## Task directions
Even where a record seems odd, copy it exactly as it appears below.

## Data for review
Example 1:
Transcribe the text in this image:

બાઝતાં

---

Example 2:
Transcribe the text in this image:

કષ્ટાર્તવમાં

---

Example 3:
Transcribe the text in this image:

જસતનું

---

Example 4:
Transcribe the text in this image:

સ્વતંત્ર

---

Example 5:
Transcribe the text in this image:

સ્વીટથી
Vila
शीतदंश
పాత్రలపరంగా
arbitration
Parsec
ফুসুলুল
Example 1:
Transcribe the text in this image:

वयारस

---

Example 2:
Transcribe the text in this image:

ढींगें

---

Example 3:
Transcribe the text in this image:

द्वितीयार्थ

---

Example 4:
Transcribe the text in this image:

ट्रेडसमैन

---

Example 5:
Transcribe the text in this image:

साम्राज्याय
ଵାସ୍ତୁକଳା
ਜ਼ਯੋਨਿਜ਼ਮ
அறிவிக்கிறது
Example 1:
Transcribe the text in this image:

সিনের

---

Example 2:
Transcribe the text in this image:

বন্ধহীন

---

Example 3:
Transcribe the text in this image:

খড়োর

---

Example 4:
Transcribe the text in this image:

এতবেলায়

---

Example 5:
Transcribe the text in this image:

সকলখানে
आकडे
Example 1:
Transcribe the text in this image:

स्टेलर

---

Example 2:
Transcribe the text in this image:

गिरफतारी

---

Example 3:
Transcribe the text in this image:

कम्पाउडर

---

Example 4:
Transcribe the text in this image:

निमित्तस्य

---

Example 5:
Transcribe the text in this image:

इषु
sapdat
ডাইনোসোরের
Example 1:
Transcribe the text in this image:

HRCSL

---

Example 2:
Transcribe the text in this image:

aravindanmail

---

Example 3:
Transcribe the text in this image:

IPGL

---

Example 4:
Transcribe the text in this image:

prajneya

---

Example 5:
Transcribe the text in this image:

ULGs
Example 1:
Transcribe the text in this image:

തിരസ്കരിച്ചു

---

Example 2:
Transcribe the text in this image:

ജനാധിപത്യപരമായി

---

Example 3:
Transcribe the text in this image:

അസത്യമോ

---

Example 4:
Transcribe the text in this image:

## Response
Example 1:
Transcribe the text in this image:

બાઝતાં

---

Example 2:
Transcribe the text in this image:

કષ્ટાર્તવમાં

---

Example 3:
Transcribe the text in this image:

જસતનું

---

Example 4:
Transcribe the text in this image:

સ્વતંત્ર

---

Example 5:
Transcribe the text in this image:

સ્વીટથી
Vila
शीतदंश
పాత్రలపరంగా
arbitration
Parsec
ফুসুলুল
Example 1:
Transcribe the text in this image:

वयारस

---

Example 2:
Transcribe the text in this image:

ढींगें

---

Example 3:
Transcribe the text in this image:

द्वितीयार्थ

---

Example 4:
Transcribe the text in this image:

ट्रेडसमैन

---

Example 5:
Transcribe the text in this image:

साम्राज्याय
ଵାସ୍ତୁକଳା
ਜ਼ਯੋਨਿਜ਼ਮ
அறிவிக்கிறது
Example 1:
Transcribe the text in this image:

সিনের

---

Example 2:
Transcribe the text in this image:

বন্ধহীন

---

Example 3:
Transcribe the text in this image:

খড়োর

---

Example 4:
Transcribe the text in this image:

এতবেলায়

---

Example 5:
Transcribe the text in this image:

সকলখানে
आकडे
Example 1:
Transcribe the text in this image:

स्टेलर

---

Example 2:
Transcribe the text in this image:

गिरफतारी

---

Example 3:
Transcribe the text in this image:

कम्पाउडर

---

Example 4:
Transcribe the text in this image:

निमित्तस्य

---

Example 5:
Transcribe the text in this image:

इषु
sapdat
ডাইনোসোরের
Example 1:
Transcribe the text in this image:

HRCSL

---

Example 2:
Transcribe the text in this image:

aravindanmail

---

Example 3:
Transcribe the text in this image:

IPGL

---

Example 4:
Transcribe the text in this image:

prajneya

---

Example 5:
Transcribe the text in this image:

ULGs
Example 1:
Transcribe the text in this image:

തിരസ്കരിച്ചു

---

Example 2:
Transcribe the text in this image:

ജനാധിപത്യപരമായി

---

Example 3:
Transcribe the text in this image:

അസത്യമോ

---

Example 4:
Transcribe the text in this image:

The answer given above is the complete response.